Cyware Daily Threat Intelligence
Daily Threat Briefing • July 24, 2023
In case you were wondering how big could be the impact of the MOVEit hack, security experts estimate that the Cl0p ransomware group may make a profit of up to $100 million as the number of confirmed victims approaches 400. In an attempt to pressurize victims, the group had recently adopted a tactic from the BlackCat gang, but unfortunately, it wasn’t long-lived. The gang had set up different clearweb sites for five companies affected by the MOVEit hack. However, these sites were taken offline and the reason remains unknown.
In other threats, researchers revealed that there are roughly 32,000 Citrix appliances vulnerable to a recently-disclosed zero-day RCE flaw. Last week, the CISA highlighted the risk associated, adding one critical infrastructure organization impacted by the exploitation of the flaw.
For detailed Cyber Threat Intel, click ‘Read More’.
Top Breaches Reported in the Last 24 Hours
Banks suffer supply chain attacks
In the first half of 2023, the banking sector was explicitly targeted by two distinct Open-Source Software (OSS) supply chain attacks that enabled attackers to stealthily overlay the banking sites. These attacks leveraged the the NPM registry to inject malicious code and mimicked bank employees to avoid suspicion.
Cl0p ransomware adopts new extortion tactic
In a new move, the Cl0p ransomware gang had adopted the BlackCat ransomware gang’s extortion tactic by creating clearweb websites to leak stolen data from victims of the infamous MOVEit Transfer hack. The first site created by threat actors was for PWC, releasing the stolen data in four ZIP archives, with four more sites for Aon, EY, Kirkland, and TD Ameritrade. However, as these extortion websites were hosted directly on the internet, they were taken offline. The reason is unclear.
More updates on the MOVEit hack
A report from Coveware disclosed that the MOVEit hack campaign may end up impacting over 1,000 companies directly and the Cl0p group may earn up to $100 million as the number of confirmed victim organizations approaches 400. According to Emsisoft, more than 20 million individuals have been affected by the incident. Meanwhile, the U.K branch of DHL is investigating a data breach that it believes to be related to the MOVEit hack.

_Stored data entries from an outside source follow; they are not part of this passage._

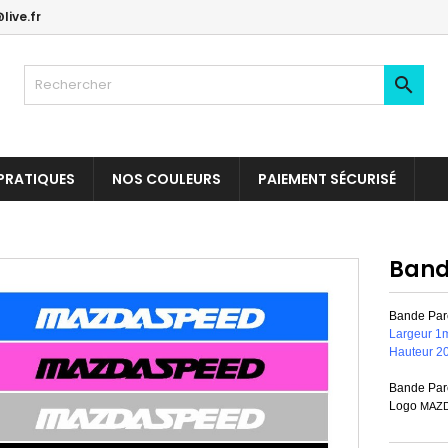
live.fr

PRATIQUES
NOS COULEURS
PAIEMENT SÉCURISÉ
Band
Bande Pare
Largeur 1
Hauteur 2
Bande Pare
Logo
MAZ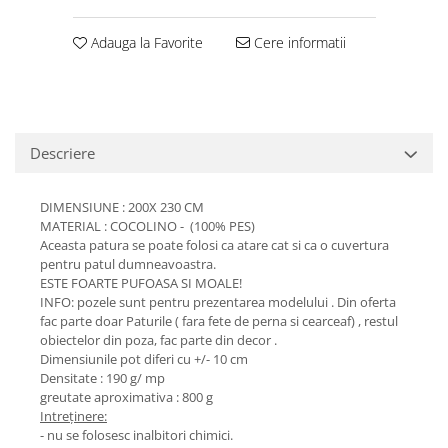
Adauga la Favorite
Cere informatii
Descriere
DIMENSIUNE : 200X 230 CM
MATERIAL : COCOLINO - (100% PES)
Aceasta patura se poate folosi ca atare cat si ca o cuvertura
pentru patul dumneavoastra.
ESTE FOARTE PUFOASA SI MOALE!
INFO: pozele sunt pentru prezentarea modelului . Din oferta
fac parte doar Paturile ( fara fete de perna si cearceaf) , restul
obiectelor din poza, fac parte din decor .
Dimensiunile pot diferi cu +/- 10 cm
Densitate : 190 g/ mp
greutate aproximativa : 800 g
Intreținere:
- nu se folosesc inalbitori chimici.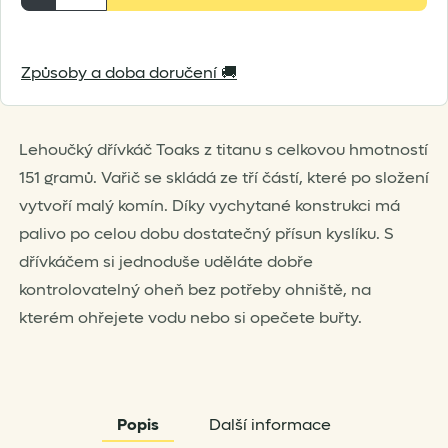
vařič
dřívkáč
Způsoby a doba doručení 🚚
malý
množství
Lehoučký dřívkáč Toaks z titanu s celkovou hmotností
151 gramů. Vařič se skládá ze tří částí, které po složení
vytvoří malý komín. Díky vychytané konstrukci má
palivo po celou dobu dostatečný přísun kyslíku. S
dřívkáčem si jednoduše uděláte dobře
kontrolovatelný oheň bez potřeby ohniště, na
kterém ohřejete vodu nebo si opečete buřty.
Popis
Další informace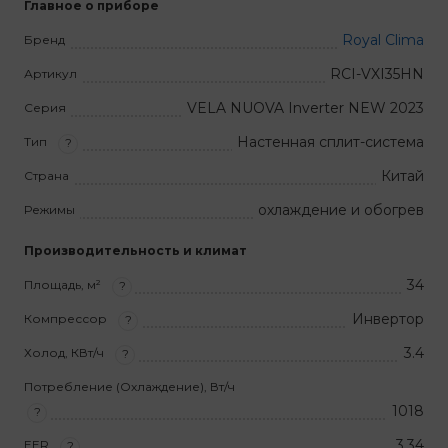
Главное о приборе
Royal Clima
Бренд
RCI-VXI35HN
Артикул
VELA NUOVA Inverter NEW 2023
Серия
Настенная сплит-система
Тип
?
Китай
Страна
охлаждение и обогрев
Режимы
Производительность и климат
34
Площадь, м²
?
Инвертор
Компрессор
?
3.4
Холод, КВт/ч
?
Потребление (Охлаждение), Вт/ч
1018
?
3,34
EER
?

Top Vulnerabilities Reported in the Last 24 Hours
RCE flaw in OpenSSH fixed
A new remote code execution flaw discovered in OpenSSH’s forwarded ssh-agent could enable attackers to run arbitrary commands remotely on compromised hosts under specific conditions. Tracked as CVE-2023-38408, the vulnerability impacts all OpenSSH versions prior to 9.3p2. The issue has been addressed in version 9.2.
Citrix ADC zero-day flaw exploited in wild
Bishop Fox revealed a new way to exploit a recently disclosed Citrix ADC zero-day vulnerability (CVE-2023-3519) as it further claimed that roughly 32,000 appliances remain vulnerable. Last week, the CISA warned of attacks exploiting the flaw in the wild since June 2023. The now-patched flaw can be abused to execute arbitrary code remotely, without authentication, on vulnerable appliances that are configured as a gateway or AAA virtual server.
Atlassian patches flaws
Atlassian released security patches for remote code execution flaws in Confluence Data Center and Server and Bamboo Data Center. The most severe of these vulnerabilities, tracked as CVE-2023-22505, impacts Confluence version 7.4.0 and has a CVSS score of 8.5. Other flaws are tracked as CVE-2023-22505 and CVE-2023-22508. These flaws are addressed in Confluence versions 8.3.2 and 8.4.0 and Bamboo Data Center versions 9.2.3 and 9.3.1.